Prompt
Reproduce the text of the data below verbatim, leaving out the pictures.

Data for review
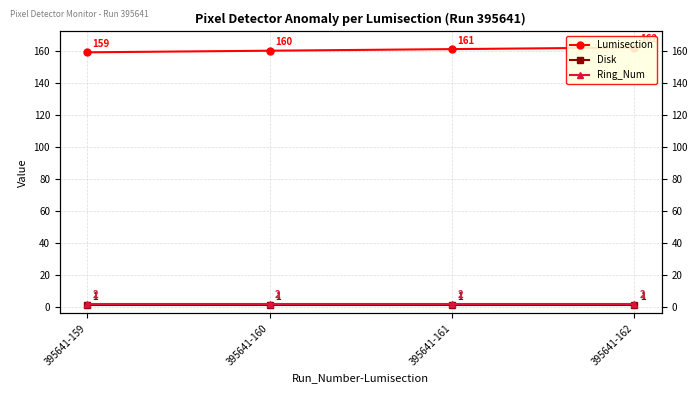

Where is Lumisection nearest to the value 160?

395641-160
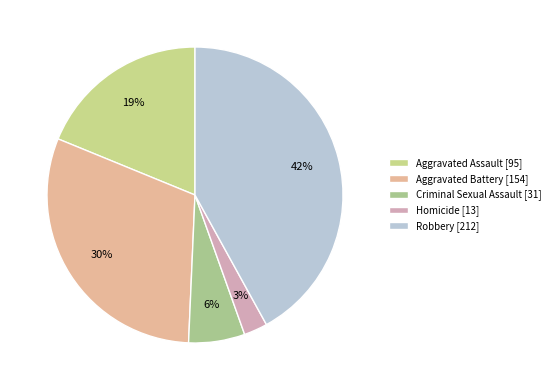

Rank the categories by value from highest to lowest.

Robbery, Aggravated Battery, Aggravated Assault, Criminal Sexual Assault, Homicide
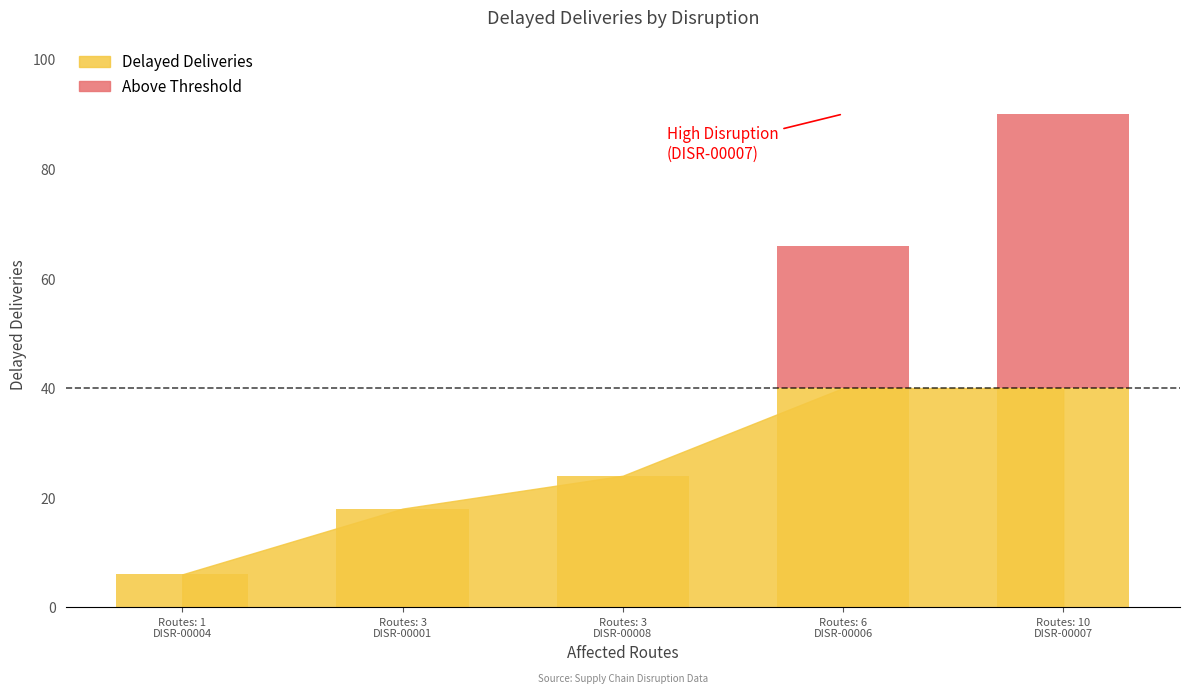

Which category has the lowest value across all series?

DISR-00004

Exercise solution
Where is Lumisection nearest to the value 160?

395641-160

Rank the categories by value from highest to lowest.

Robbery, Aggravated Battery, Aggravated Assault, Criminal Sexual Assault, Homicide

Which category has the lowest value across all series?

DISR-00004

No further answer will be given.